= GOAL =
Copy the material below word for word, starting at the line that contains "scientific name: Erepsia inclaudens" and ending at the line that contains "genus: Platanus", with both of those lines included.

A series of records
——

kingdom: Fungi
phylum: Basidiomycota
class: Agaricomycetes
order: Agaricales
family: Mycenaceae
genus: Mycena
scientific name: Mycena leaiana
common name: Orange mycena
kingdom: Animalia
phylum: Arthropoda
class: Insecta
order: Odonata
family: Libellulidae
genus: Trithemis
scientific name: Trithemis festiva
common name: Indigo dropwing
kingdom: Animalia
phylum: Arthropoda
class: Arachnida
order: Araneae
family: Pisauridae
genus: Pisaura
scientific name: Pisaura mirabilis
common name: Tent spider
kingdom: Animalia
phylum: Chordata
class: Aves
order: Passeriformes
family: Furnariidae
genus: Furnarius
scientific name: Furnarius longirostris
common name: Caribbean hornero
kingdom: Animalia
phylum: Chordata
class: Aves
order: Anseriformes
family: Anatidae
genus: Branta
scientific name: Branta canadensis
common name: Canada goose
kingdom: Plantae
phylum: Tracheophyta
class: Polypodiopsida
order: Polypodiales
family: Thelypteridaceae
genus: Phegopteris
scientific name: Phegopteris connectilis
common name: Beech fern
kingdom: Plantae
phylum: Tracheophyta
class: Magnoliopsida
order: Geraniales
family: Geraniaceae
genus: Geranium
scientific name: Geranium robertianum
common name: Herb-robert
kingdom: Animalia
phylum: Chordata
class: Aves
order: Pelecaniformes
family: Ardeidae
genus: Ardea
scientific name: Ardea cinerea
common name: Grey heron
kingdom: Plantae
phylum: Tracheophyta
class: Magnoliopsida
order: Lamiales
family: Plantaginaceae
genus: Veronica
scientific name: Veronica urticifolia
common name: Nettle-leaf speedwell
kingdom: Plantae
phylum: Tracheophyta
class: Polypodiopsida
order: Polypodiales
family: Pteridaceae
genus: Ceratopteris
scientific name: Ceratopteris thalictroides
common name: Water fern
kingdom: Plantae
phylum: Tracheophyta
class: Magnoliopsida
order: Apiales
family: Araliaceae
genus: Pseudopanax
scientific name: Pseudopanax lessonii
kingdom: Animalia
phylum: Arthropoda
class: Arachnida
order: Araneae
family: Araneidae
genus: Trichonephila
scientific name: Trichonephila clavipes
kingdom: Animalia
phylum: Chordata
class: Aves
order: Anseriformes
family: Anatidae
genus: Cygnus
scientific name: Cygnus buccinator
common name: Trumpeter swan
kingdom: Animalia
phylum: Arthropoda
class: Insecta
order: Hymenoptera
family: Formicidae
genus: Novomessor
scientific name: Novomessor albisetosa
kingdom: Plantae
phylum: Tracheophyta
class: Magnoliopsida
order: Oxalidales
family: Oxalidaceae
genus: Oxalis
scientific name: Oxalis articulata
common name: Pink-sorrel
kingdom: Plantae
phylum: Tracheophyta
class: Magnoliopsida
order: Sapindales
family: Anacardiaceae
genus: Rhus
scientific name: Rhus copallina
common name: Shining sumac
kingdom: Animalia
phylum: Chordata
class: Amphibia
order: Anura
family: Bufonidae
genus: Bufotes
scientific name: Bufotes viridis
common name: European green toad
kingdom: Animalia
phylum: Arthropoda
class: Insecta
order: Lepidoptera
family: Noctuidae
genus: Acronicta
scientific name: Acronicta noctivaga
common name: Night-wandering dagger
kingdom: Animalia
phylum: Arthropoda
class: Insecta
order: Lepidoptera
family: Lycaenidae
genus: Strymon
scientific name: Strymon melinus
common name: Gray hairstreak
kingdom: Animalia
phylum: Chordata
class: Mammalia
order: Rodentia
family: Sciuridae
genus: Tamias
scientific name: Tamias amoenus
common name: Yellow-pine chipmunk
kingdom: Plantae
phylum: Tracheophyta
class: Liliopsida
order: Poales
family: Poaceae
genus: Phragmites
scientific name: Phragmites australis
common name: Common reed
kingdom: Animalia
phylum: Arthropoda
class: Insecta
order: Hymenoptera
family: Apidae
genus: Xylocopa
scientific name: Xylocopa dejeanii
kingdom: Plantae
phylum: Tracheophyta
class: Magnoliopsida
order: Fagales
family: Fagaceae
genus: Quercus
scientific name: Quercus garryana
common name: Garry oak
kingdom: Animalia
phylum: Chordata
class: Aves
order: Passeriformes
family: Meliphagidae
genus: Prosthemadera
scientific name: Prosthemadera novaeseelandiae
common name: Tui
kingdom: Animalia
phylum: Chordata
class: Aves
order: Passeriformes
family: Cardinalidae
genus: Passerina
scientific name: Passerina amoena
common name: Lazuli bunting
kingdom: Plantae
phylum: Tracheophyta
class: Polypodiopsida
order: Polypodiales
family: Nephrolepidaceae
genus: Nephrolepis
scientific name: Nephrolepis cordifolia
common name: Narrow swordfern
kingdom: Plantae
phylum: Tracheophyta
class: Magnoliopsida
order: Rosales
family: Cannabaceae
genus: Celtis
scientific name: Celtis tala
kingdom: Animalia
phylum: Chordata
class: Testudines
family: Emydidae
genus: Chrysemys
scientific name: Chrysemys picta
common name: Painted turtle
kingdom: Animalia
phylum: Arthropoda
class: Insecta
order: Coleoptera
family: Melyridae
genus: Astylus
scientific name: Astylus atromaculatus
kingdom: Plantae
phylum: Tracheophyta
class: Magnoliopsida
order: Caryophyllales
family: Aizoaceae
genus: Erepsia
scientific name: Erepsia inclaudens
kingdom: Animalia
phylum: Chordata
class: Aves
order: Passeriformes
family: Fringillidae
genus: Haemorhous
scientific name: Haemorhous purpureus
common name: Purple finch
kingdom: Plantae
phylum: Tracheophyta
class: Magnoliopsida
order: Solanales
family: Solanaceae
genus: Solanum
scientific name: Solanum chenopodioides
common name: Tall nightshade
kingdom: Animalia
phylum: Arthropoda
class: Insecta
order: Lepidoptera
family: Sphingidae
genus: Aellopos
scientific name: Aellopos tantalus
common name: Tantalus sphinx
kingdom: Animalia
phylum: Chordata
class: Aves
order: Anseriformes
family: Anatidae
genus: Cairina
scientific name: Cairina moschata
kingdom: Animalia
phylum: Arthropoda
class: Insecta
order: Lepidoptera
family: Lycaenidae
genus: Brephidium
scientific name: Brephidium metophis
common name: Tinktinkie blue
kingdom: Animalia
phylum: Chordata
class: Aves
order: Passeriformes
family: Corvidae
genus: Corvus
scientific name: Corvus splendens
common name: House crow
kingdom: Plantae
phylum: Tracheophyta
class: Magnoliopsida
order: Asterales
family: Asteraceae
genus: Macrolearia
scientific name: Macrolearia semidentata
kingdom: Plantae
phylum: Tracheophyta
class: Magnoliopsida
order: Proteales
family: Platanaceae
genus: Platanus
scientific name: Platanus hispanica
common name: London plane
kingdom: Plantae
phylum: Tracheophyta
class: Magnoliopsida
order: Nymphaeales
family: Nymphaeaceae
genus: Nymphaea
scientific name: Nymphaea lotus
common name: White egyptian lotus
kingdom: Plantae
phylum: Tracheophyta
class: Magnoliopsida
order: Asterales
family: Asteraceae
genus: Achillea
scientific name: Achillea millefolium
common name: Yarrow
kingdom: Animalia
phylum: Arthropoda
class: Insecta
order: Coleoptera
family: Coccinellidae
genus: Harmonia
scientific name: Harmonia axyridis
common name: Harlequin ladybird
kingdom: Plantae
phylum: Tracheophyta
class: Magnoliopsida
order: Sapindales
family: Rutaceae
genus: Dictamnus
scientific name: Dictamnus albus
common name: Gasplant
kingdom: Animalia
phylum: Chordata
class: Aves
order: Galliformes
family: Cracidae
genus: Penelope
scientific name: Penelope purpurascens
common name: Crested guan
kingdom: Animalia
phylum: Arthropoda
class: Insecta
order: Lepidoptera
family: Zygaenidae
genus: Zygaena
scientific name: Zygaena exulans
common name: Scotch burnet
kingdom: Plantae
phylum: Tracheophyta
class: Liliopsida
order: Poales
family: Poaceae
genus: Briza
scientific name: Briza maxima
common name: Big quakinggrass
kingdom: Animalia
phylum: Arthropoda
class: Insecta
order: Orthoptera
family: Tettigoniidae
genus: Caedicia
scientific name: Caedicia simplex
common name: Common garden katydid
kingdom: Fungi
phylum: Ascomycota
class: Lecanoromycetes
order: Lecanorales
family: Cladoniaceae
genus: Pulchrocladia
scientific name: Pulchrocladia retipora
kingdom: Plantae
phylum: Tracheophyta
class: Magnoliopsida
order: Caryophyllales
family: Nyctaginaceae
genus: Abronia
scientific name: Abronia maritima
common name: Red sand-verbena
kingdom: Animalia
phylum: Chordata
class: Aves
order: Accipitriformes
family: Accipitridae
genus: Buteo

——

= WORKED SOLUTION =
scientific name: Erepsia inclaudens
kingdom: Animalia
phylum: Chordata
class: Aves
order: Passeriformes
family: Fringillidae
genus: Haemorhous
scientific name: Haemorhous purpureus
common name: Purple finch
kingdom: Plantae
phylum: Tracheophyta
class: Magnoliopsida
order: Solanales
family: Solanaceae
genus: Solanum
scientific name: Solanum chenopodioides
common name: Tall nightshade
kingdom: Animalia
phylum: Arthropoda
class: Insecta
order: Lepidoptera
family: Sphingidae
genus: Aellopos
scientific name: Aellopos tantalus
common name: Tantalus sphinx
kingdom: Animalia
phylum: Chordata
class: Aves
order: Anseriformes
family: Anatidae
genus: Cairina
scientific name: Cairina moschata
kingdom: Animalia
phylum: Arthropoda
class: Insecta
order: Lepidoptera
family: Lycaenidae
genus: Brephidium
scientific name: Brephidium metophis
common name: Tinktinkie blue
kingdom: Animalia
phylum: Chordata
class: Aves
order: Passeriformes
family: Corvidae
genus: Corvus
scientific name: Corvus splendens
common name: House crow
kingdom: Plantae
phylum: Tracheophyta
class: Magnoliopsida
order: Asterales
family: Asteraceae
genus: Macrolearia
scientific name: Macrolearia semidentata
kingdom: Plantae
phylum: Tracheophyta
class: Magnoliopsida
order: Proteales
family: Platanaceae
genus: Platanus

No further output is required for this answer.